Out in the day, Helle looks unsatisfied. They are halfway home when she says, I know she’s your friend, but . . . , and she trails off. Later, she shivers and says, That whole time? I was imagining how I’d feel to be so old and so alone like her. I think I’d kill myself.

Oh, Helle, Bit says, choked.

She looks at him, and says, I’m just kidding, Bit. But her voice is heavy, and when she goes up to her room to take a nap, he can hardly bear to let the door close between them.

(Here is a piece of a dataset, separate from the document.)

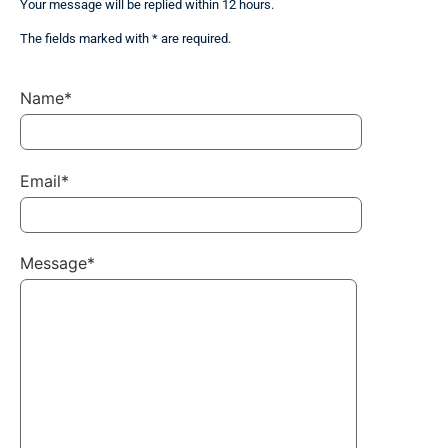
Your message will be replied within 12 hours.
The fields marked with * are required.
Name*
Email*
Message*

In the middle of the Photography Tutorial, Bit has a moment: there is the evening sun and the heft of the Leica in his hands, so right, so
his,
to him the most valuable thing in Arcadia. There are the other Tutorials in the courtyards, the young heads alongside older ones, and he feels, with a gathering of wonder, how this is
exactly
what makes Arcadia great: this attention to potential, this patience for the individual, the necessary space for the expansion of the soul; and he sees the way Helle darts glances at the glorious warm sky, the chipmunks chittering on the eaves of Arcadia House, her own dirt-crusted feet, how she sees Bit looking and smiles her rubber-band smile, and it fills him to overflowing. And when, at last, the children in the Kid Herd launch into a spirited version of “Tea for the Tillerman” with bongos and tambourines, it is all he can do to be cool, to not get up and dance like a holy fool filled with the ecstatic light of god, like the print Hiero showed them last week by his namesake Hieronymus Bosch, a garden where nude people gathered in mussel shells and fruit, spilled from organlike pink huts, rode joyously in a rodeo of pigs and leopards, let finches drop berries into their mouths, every person on the canvas filled with a quiet, green joy. Bit has to hold himself in and breathe in and out until the happiness returns to a safer distance, until it becomes a blanket of sun, of children, of calm, of Arcadia, and Bit is once again only one thread within the greater whole.